> **Data items**
----
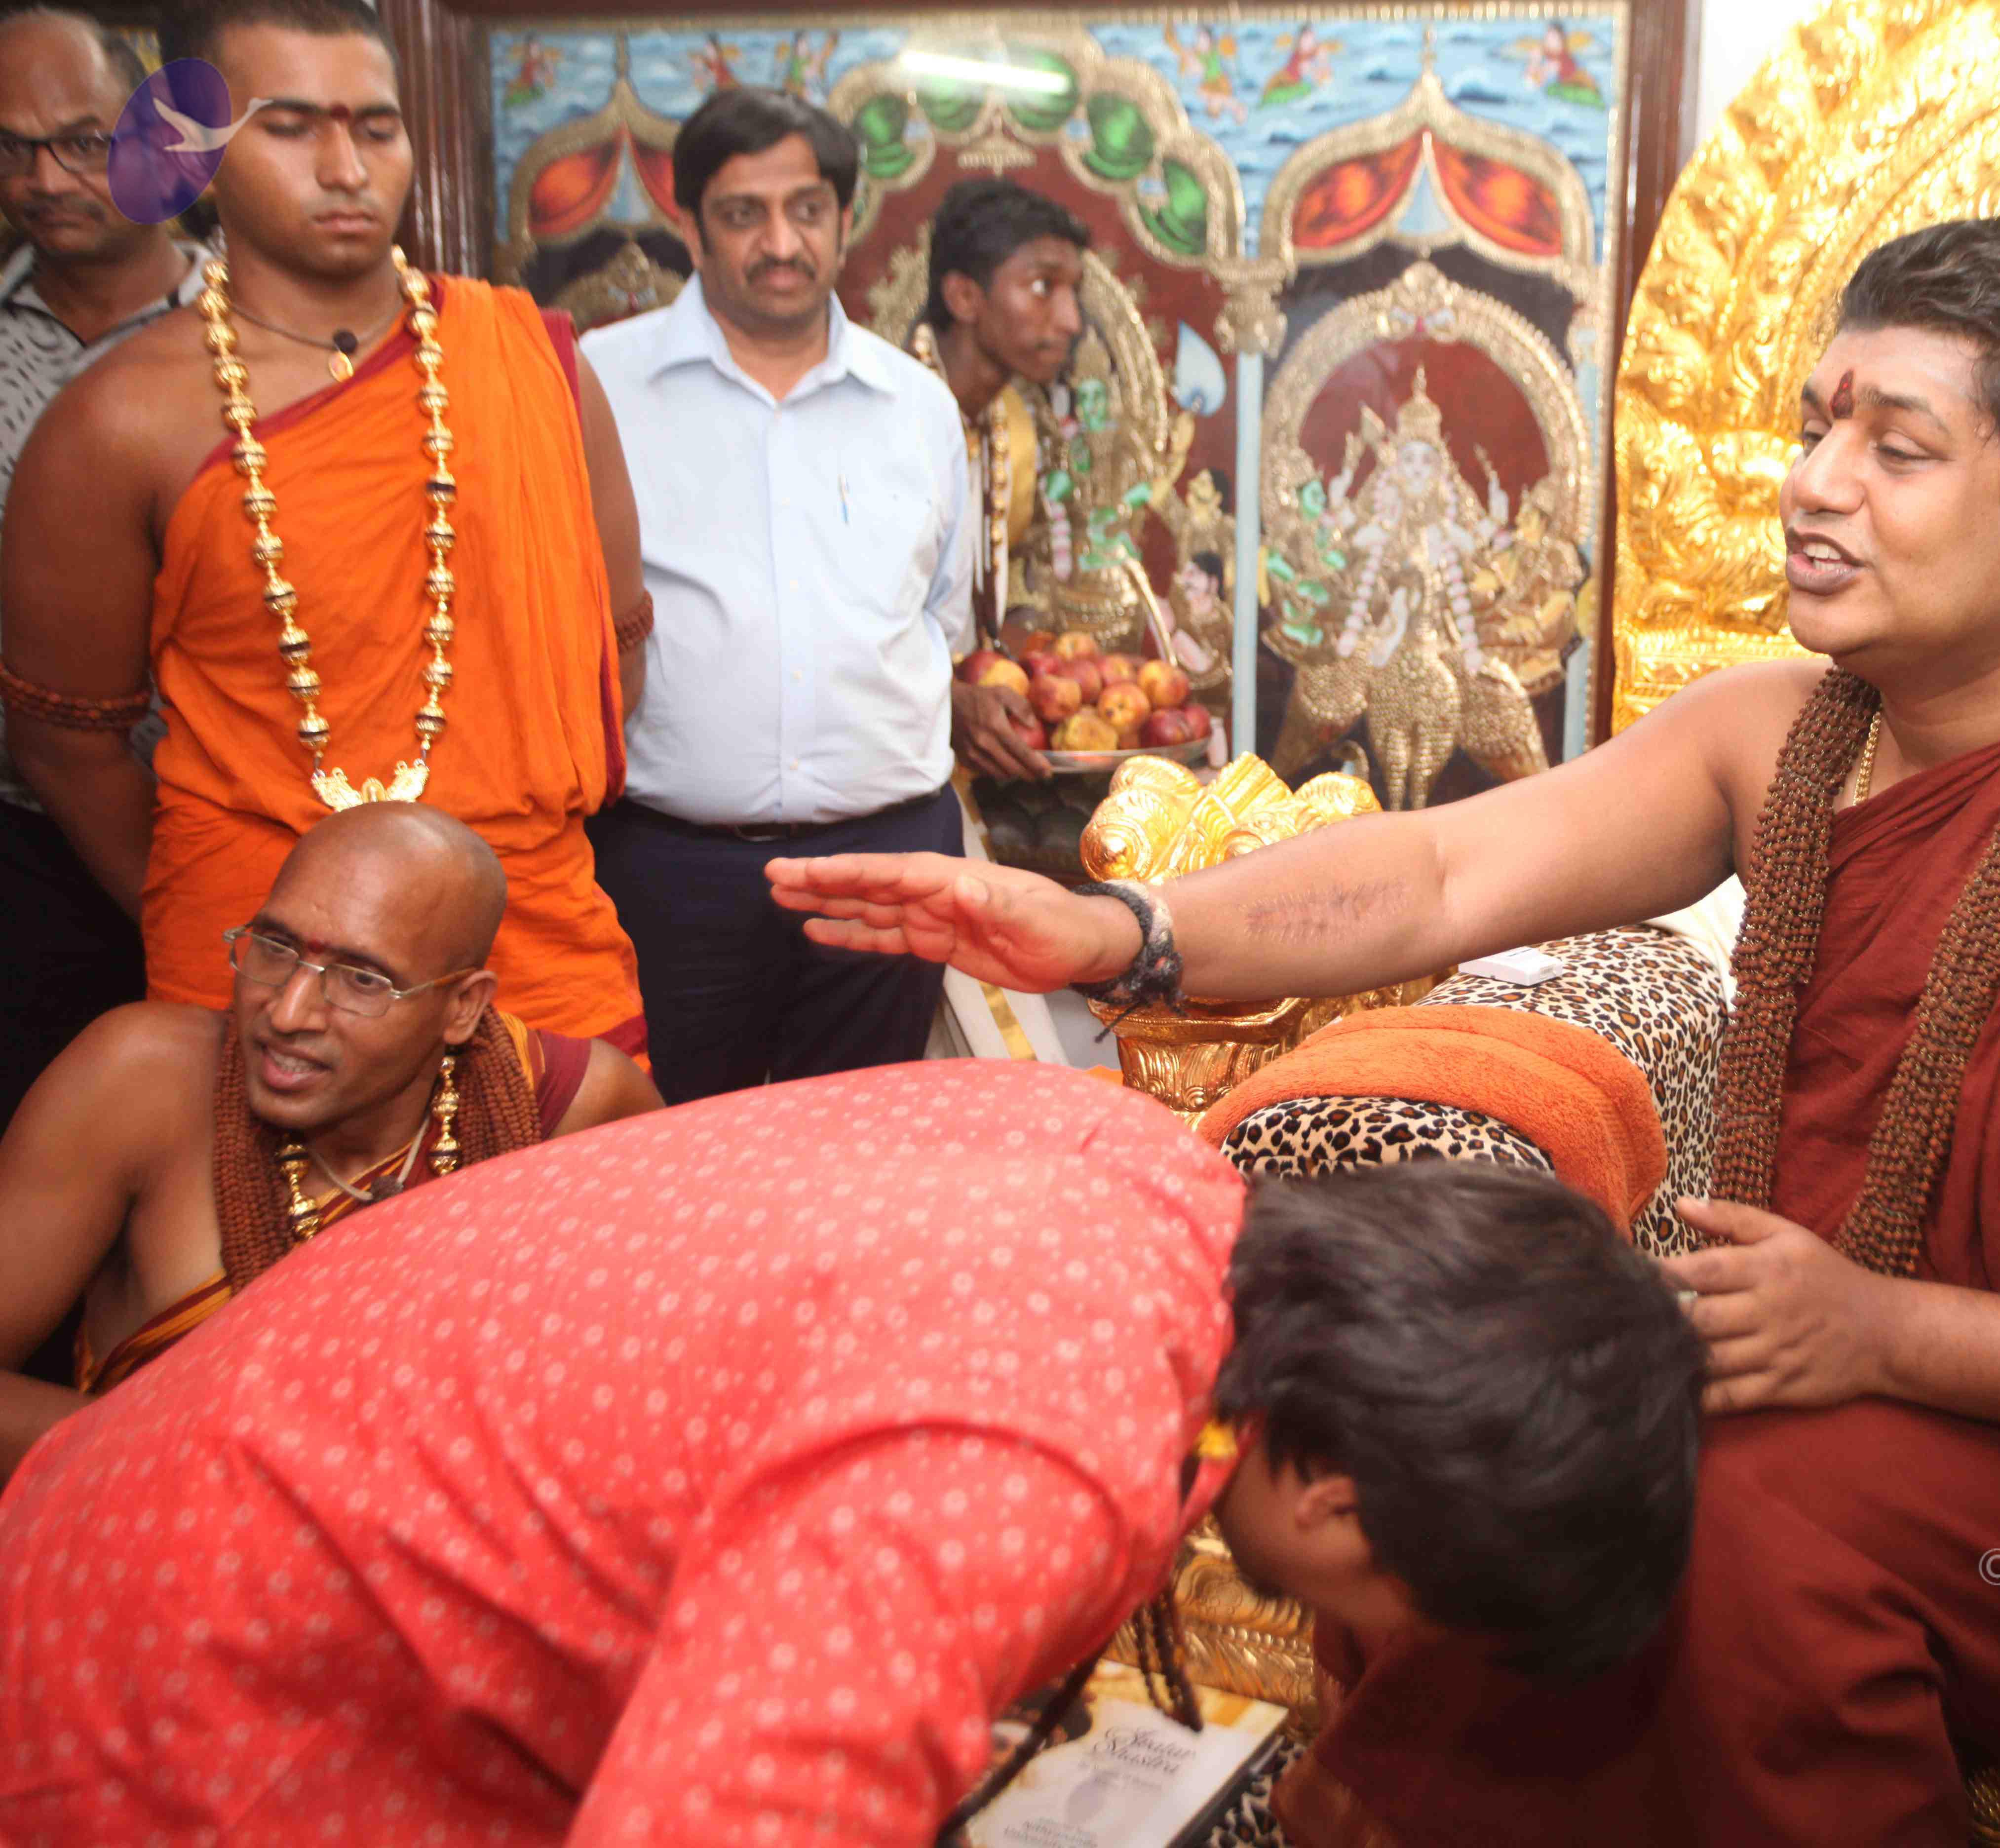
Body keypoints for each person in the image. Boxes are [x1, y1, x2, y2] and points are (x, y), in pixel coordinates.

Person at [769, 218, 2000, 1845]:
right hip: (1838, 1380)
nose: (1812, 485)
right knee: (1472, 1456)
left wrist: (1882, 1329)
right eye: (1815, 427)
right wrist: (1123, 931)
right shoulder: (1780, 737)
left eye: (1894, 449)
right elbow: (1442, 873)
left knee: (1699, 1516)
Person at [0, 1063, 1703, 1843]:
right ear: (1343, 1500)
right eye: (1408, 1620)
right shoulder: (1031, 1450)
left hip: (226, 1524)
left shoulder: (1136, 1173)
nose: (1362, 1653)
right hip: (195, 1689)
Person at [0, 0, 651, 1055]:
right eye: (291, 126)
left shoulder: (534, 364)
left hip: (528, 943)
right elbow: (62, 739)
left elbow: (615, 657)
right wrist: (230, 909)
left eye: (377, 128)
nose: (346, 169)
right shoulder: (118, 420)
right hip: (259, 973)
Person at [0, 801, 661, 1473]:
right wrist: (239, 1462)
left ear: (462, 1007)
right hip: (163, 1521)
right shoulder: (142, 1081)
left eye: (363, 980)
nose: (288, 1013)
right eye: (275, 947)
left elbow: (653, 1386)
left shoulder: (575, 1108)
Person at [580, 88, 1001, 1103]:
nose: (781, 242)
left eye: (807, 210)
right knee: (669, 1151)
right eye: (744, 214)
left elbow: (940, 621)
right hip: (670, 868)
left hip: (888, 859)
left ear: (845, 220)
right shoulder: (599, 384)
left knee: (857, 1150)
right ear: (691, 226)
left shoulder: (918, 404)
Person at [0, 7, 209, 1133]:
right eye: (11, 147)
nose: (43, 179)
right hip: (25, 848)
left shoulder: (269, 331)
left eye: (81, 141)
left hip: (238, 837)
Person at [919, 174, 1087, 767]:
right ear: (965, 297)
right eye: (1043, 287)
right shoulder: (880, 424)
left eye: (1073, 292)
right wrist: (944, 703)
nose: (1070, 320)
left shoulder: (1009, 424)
----
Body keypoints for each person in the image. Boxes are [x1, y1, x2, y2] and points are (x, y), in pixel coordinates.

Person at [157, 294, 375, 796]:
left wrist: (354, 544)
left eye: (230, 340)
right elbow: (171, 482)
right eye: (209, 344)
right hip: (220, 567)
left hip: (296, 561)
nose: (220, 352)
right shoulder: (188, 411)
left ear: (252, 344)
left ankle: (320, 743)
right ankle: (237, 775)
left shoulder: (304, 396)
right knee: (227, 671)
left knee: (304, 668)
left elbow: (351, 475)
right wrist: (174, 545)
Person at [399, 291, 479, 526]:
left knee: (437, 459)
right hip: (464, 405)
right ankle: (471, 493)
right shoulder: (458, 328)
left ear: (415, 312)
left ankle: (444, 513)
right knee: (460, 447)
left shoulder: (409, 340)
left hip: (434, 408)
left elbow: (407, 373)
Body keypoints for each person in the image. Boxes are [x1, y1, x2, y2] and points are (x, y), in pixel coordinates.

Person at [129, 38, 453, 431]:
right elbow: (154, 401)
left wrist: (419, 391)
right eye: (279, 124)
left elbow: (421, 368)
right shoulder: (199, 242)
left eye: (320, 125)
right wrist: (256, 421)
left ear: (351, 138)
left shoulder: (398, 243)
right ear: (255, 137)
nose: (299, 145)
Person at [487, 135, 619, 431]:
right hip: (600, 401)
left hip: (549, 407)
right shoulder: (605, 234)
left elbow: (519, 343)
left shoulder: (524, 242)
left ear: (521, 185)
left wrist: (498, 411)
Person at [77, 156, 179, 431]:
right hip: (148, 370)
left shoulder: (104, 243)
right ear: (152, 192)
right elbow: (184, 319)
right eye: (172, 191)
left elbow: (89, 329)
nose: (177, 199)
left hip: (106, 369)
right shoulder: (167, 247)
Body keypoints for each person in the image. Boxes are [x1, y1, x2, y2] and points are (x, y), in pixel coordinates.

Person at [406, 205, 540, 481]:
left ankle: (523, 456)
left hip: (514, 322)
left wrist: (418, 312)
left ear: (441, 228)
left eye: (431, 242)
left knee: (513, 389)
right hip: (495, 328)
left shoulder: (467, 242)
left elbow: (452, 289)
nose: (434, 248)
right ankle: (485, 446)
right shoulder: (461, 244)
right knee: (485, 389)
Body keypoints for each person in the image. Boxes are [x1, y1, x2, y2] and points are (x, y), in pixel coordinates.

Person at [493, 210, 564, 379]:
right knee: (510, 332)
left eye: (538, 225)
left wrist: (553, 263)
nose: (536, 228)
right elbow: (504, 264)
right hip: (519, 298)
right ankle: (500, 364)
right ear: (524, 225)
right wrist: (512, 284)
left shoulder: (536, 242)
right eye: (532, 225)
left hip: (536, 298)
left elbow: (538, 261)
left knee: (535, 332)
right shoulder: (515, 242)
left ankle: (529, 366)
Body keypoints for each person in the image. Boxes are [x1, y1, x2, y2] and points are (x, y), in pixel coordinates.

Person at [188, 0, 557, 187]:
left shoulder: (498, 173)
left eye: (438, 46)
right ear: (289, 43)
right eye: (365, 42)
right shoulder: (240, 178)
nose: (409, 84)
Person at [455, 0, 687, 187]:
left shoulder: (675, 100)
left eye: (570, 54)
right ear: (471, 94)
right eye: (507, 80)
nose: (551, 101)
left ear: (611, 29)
----
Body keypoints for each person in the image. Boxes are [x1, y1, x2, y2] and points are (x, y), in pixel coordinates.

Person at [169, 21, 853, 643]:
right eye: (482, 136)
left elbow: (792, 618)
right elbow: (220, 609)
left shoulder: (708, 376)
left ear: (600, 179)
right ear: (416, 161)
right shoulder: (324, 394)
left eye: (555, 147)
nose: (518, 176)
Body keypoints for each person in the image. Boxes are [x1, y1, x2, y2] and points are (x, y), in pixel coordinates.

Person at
----
> **Required action**
Across all the entries above, count each line that has the word "knee" in it, and give only the count.

> **Your solution**
12